引き継ぎは確実・丁寧に行えるように準備をしておく

 上司や会社との退職交渉とは別に、担当している業務についての引き継ぎ準備をすすめましょう。話し合いがなかなか進捗しないとしても、退職の時期から逆算して支度を調えておくことで、自分の責任をしっかり果たすことができます。
 
 転職に際しての退職は、できるだけ円満に進められるように考えるべきことですが、なかなか思うようにならない場合もあるものです。引き留めを行う側としても、実際の業務に差し障りが生じないよう、懸命に対処している結果であるかもしれません。しかし、それにどこまで付き合えるのかは気持ち1つのことであり、あまりに義理に縛られすぎていては永遠に転職が叶わなくなってしまいます。
 
 退職するということだけは変えることができないとしても、それまでの職場に対して残りの期間で何ができるのかを考え、粛々とこなしていきましょう。通常の業務はもちろんのこと、辞めた後のことにも一応の心遣いをしておけば、すっきりした気持ちで新たな仕事に就くことができるのではないでしょうか。
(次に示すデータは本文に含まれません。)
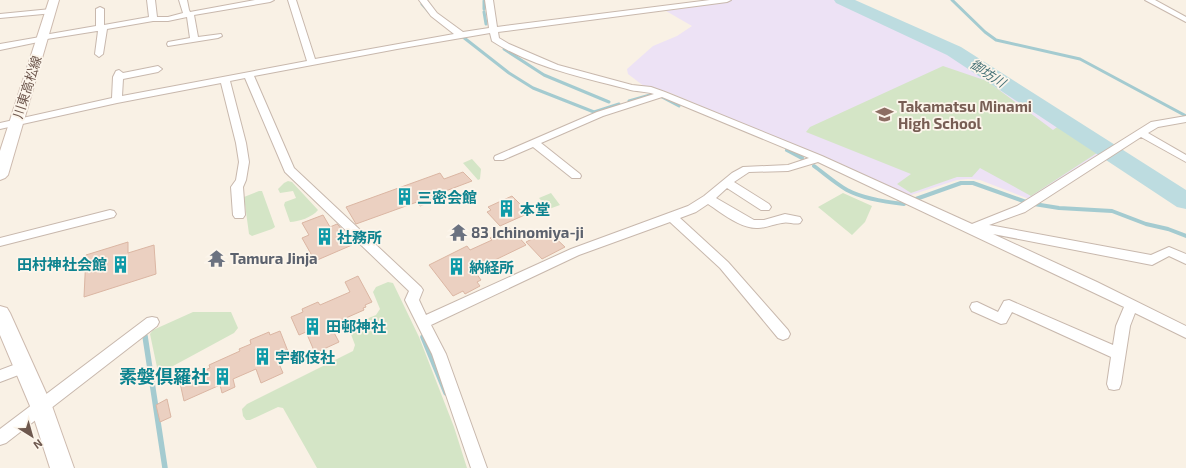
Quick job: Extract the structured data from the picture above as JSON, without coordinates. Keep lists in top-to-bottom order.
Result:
{
  "streets": {
    "main road": ["川東高松線"]
  },
  "water": ["御坊川"],
  "places": {
    "school or university": ["Takamatsu Minami High School"],
    "building": [
      "三密会館",
      "本堂",
      "社務所",
      "田村神社会館",
      "納経所",
      "田邨神社",
      "宇都伎社",
      "素媻倶羅社"
    ],
    "temple": ["83 Ichinomiya-ji", "Tamura Jinja"]
  },
  "north": "bottom right"
}
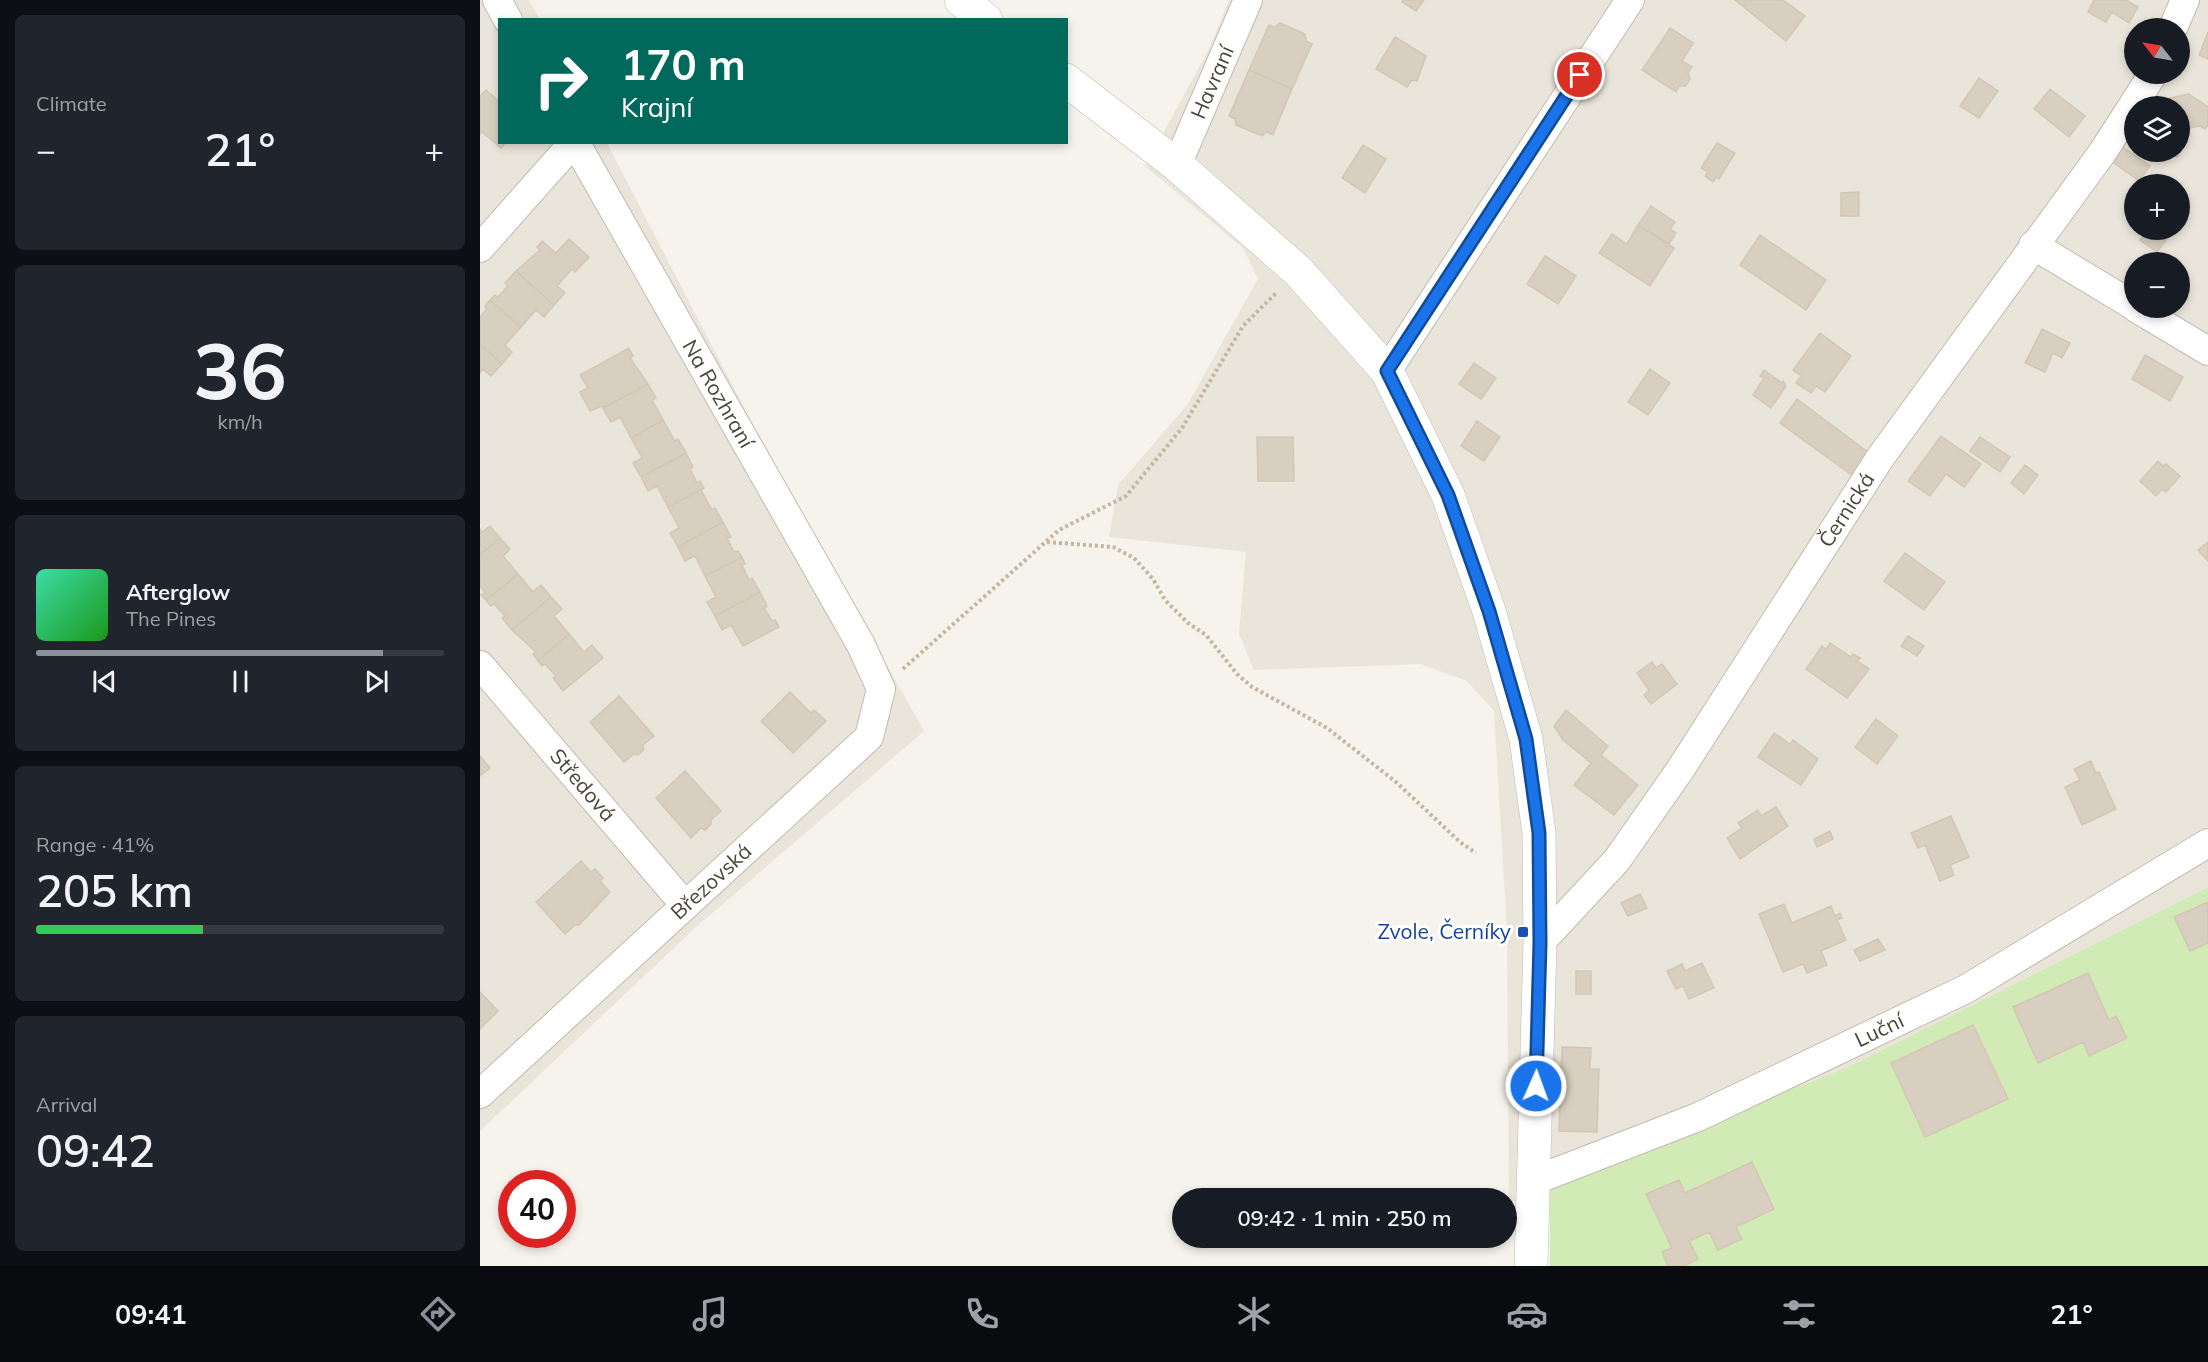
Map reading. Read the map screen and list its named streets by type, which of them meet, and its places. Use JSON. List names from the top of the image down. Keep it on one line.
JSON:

 退職が言い出しづらい職場もあるかもしれませんが、伝えることを先のばしにしてぎりぎりになることは、トラブルを招く要因になります。適当な時期に退職を伝えることは、最初にすべき重要な行動なのです。転職エージェントなどでは、退職時のトラブル相談などを受付けていることもあるので、活用することも考慮しながら上手に退職を進めましょう。